I enjoyed the book better because of course it can focus on so much more detail to heighten the stress and despairing situation. It also could go more deeply into Teddy's past and better give you the true connection and love he had for his wife. I did like the flashbacks in the movie - they were very rich. But the book had the time that the film didn't to round everything out.
I didn't think Teddy was as much of a bad-ass in the movie as I thought he was portrayed in the book. I always felt he was more in control in the book because he was so tough and in tune - making me all the more shocked to discover he was a patient. In the movie Leo's portrayal was more of a man uncertain.

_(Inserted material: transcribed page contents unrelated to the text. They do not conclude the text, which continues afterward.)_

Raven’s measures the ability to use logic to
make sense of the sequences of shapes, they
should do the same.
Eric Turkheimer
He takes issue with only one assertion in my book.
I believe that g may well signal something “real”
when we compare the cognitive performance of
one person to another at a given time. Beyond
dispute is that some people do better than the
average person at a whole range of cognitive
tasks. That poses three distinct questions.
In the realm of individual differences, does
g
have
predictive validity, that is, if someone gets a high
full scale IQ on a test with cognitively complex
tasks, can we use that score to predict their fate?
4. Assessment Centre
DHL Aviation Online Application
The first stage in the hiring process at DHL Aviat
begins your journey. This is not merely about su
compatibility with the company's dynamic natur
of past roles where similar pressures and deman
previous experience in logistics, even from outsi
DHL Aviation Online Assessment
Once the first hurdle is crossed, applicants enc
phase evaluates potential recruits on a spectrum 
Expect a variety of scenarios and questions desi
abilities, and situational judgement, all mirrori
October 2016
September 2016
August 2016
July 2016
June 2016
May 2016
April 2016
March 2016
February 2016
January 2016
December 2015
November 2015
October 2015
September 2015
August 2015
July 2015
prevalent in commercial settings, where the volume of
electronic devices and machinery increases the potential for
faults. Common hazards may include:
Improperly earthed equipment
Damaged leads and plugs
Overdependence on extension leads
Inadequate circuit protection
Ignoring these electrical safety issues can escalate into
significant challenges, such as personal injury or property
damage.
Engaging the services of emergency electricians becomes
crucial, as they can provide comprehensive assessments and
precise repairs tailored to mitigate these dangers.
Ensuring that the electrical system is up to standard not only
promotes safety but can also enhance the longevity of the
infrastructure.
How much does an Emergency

I was amused that the movie left out so much of the code cracking. That part was highly unbelievable in the book to me - regardless of his military training. I thought enough of it was covered in the film to get what we needed to move the plot along.
All in all, I preferred the book and was glad to have read it before seeing the film. The ending in the movie was fascinating to me - so much changed with just the addition of an extra line. Teddy certainly seemed to have made a choice in the film whereas in the book, he seemed to be back inside his imagined world avoiding reality.


Might just do it again.
Loved it! 5/5 stars.
The mystery was excellent, the action exciting, and the twist ingenious!I will definitely be reading more books by Dennis Lehane.
The mystery was excellent, the action exciting, and the twist ingenious!I will definitely be reading more books by Dennis Lehane.